Hat die Stadt einen «Plan B»? Sind neben der Tagblatt der Stadt Zürich AG ernstzunehmende Mitbewerber in Sicht?
Cuche-Curti: «Wir gehen davon aus, dass wir mehrere Angebote erhalten werden.»
Wäre es denkbar, dass die Stadt selbst in die Bresche springt und ein eigenes Tagblatt herausgibt?
Cuche-Curti: «Am 1. Januar 2018 wird auch die neue städtische Publikationsverordnung in Kraft treten. Diese sieht vor, dass die amtlichen Publikationen in erster Linie elektronisch erfolgen. Die gleichzeitige Veröffentlichung in einer Printpublikation ist weiterhin möglich, aber nicht zwingend notwendig. Der Stadtrat möchte aber den interessierten Leserinnen und Lesern weiterhin die Möglichkeit geben, die amtlichen Mitteilungen in gedruckter Form zu beziehen. Wie gesagt: wir gehen davon aus, dass genügend Angebote eingehen.»
Ist die Ausschreibung eine Pro-Forma-Sache?
Cuche-Curti: «Oh nein, ganz und gar nicht!
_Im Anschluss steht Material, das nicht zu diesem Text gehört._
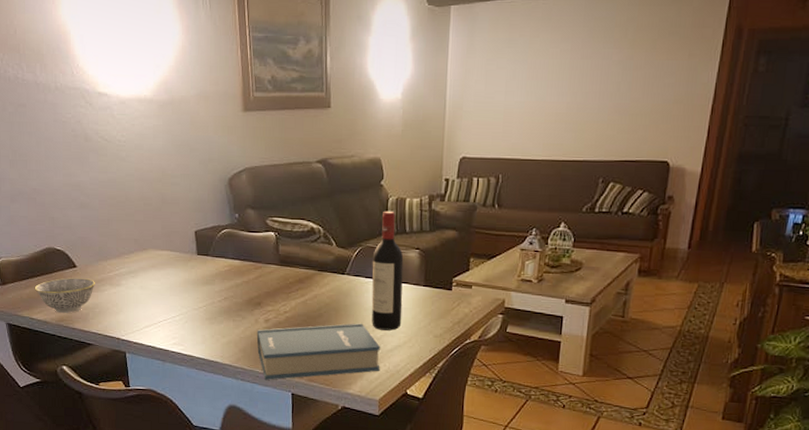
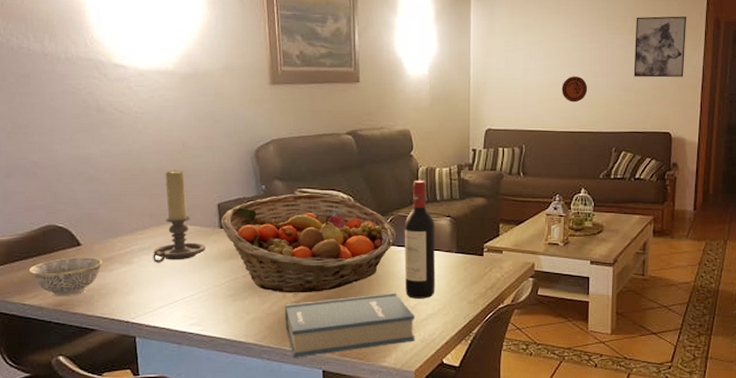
candle holder: none [138,197,185,286] -> present [153,169,206,263]
fruit basket: none [197,222,365,320] -> present [220,193,397,293]
decorative plate: none [546,98,576,128] -> present [561,76,588,103]
wall art: none [630,24,702,98] -> present [633,16,687,78]

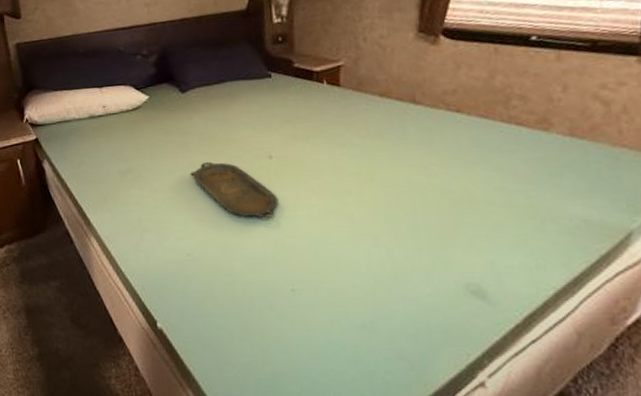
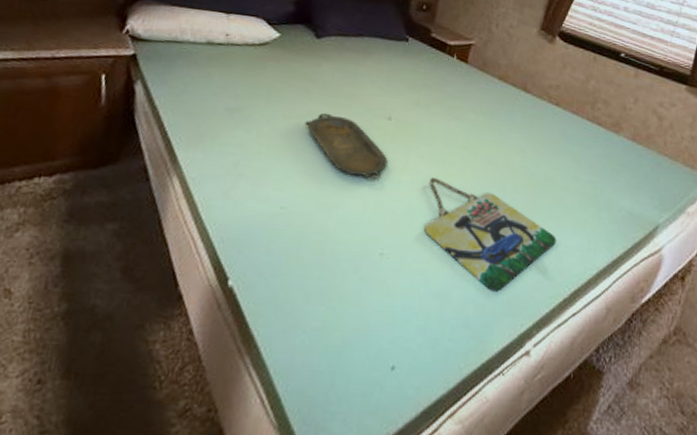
home sign: none [327,210,492,320] -> present [424,178,557,292]

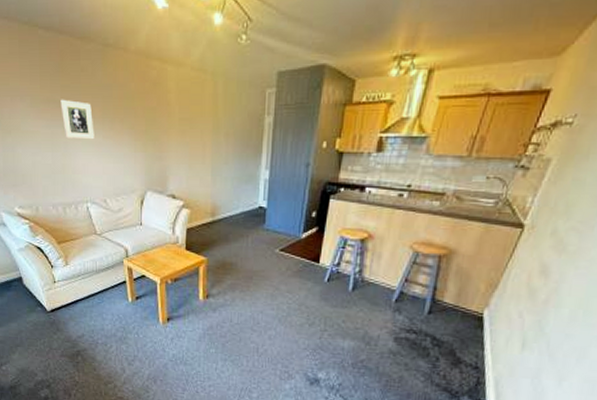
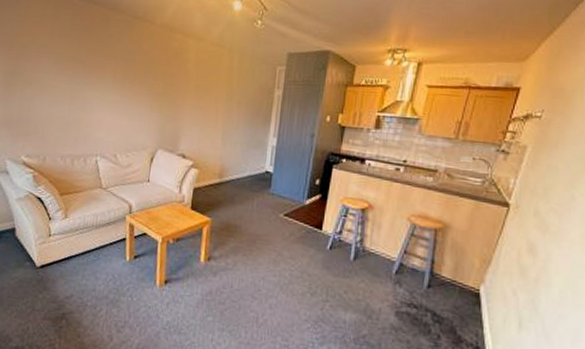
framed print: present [60,99,95,140] -> none [84,59,114,98]

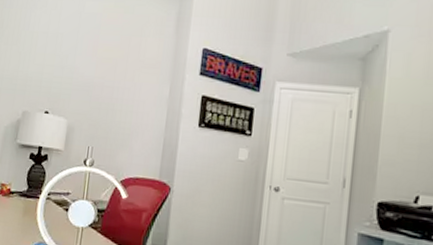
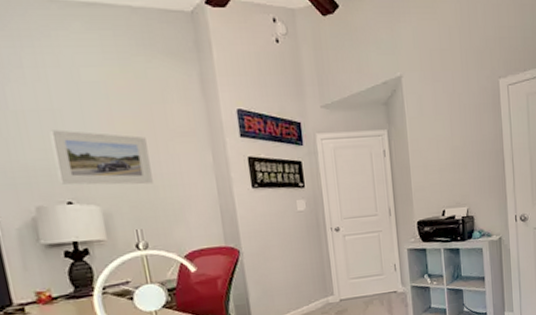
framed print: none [45,50,119,107] -> present [49,130,153,185]

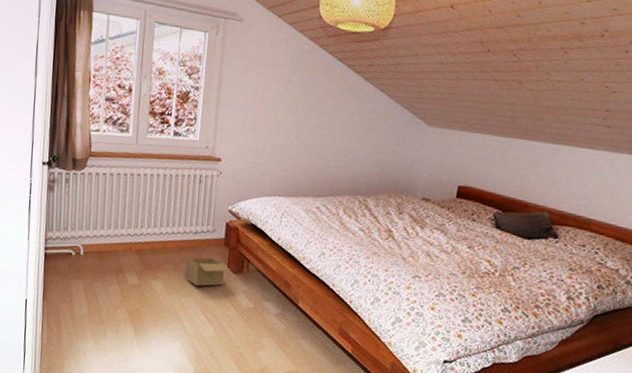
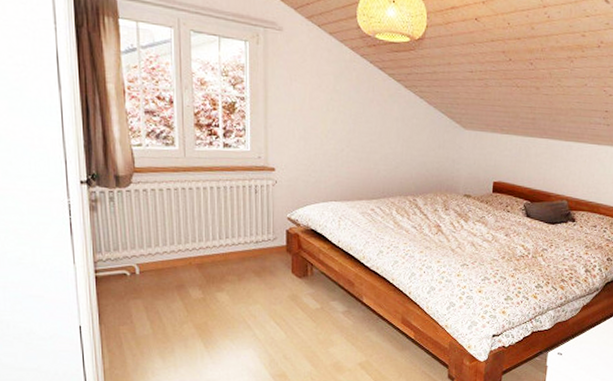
cardboard box: present [182,257,231,286] -> none [245,265,296,293]

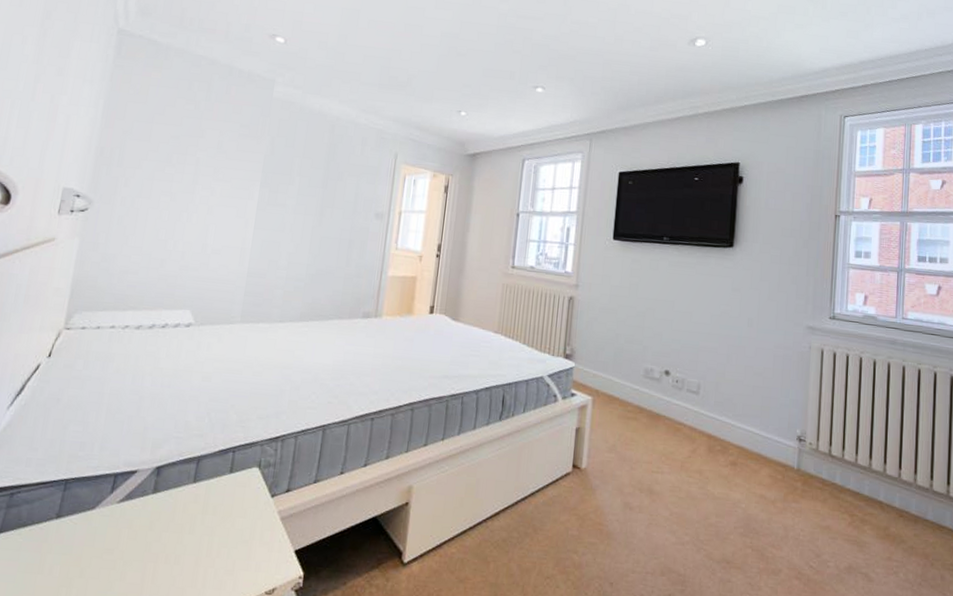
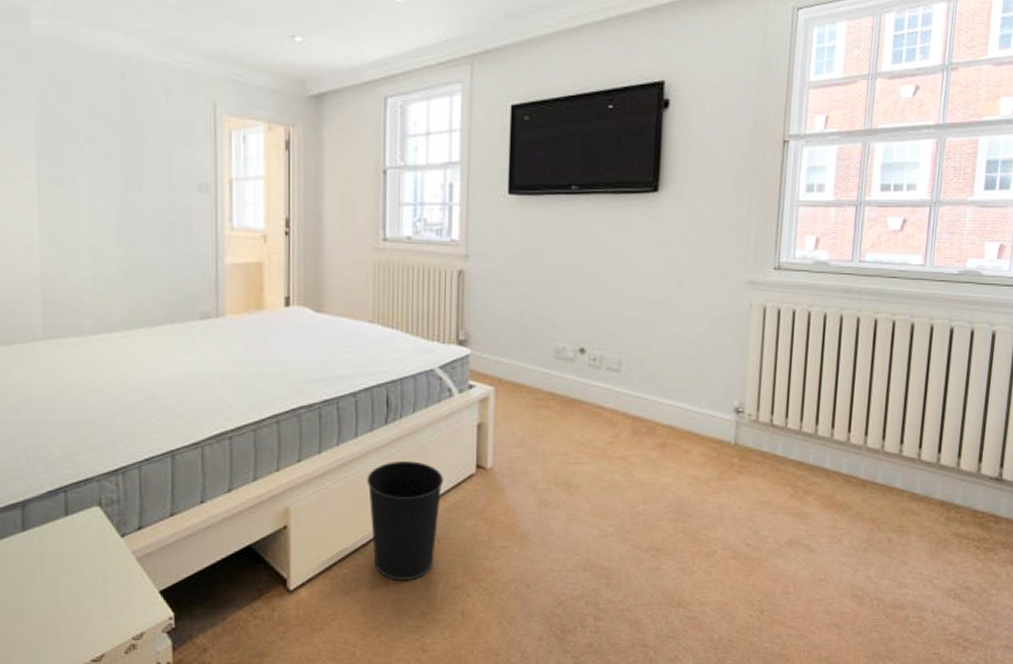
wastebasket: none [478,454,544,566] -> present [367,461,443,580]

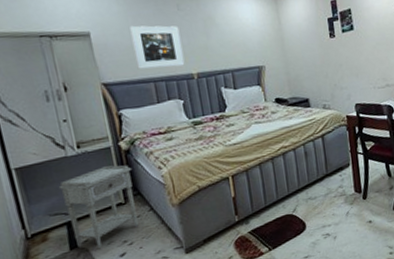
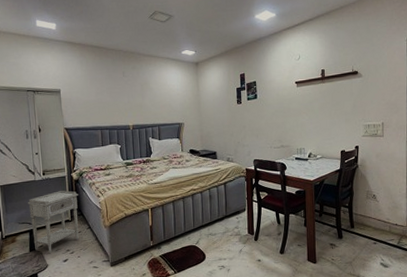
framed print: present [130,25,185,70] -> none [88,86,124,120]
Das Submissionsrecht ist sehr komplex, und die Erstellung der Ausschreibungsunterlagen unglaublich aufwändig - vor allem bei einem Einzelfall-Produkt wie dem Amtsblatt!»
Bei Tamedia, der Hauptaktionärin an der Tagblatt der Stadt Zürich AG, gab man sich am Mittwochnachmittag zurückhaltend. Nicole Bänninger, Medienverantwortliche, bestätigte auf Nachfrage des Klein Reports, dass sich das «Tagblatt» bei einer öffentlichen Ausschreibung wieder um eine Konzession bewerben werde, «auch angesichts der stets konstruktiven Zusammenarbeit mit der Stadt». «Näheres» könne man «zu diesem Zeitpunkt» nicht sagen.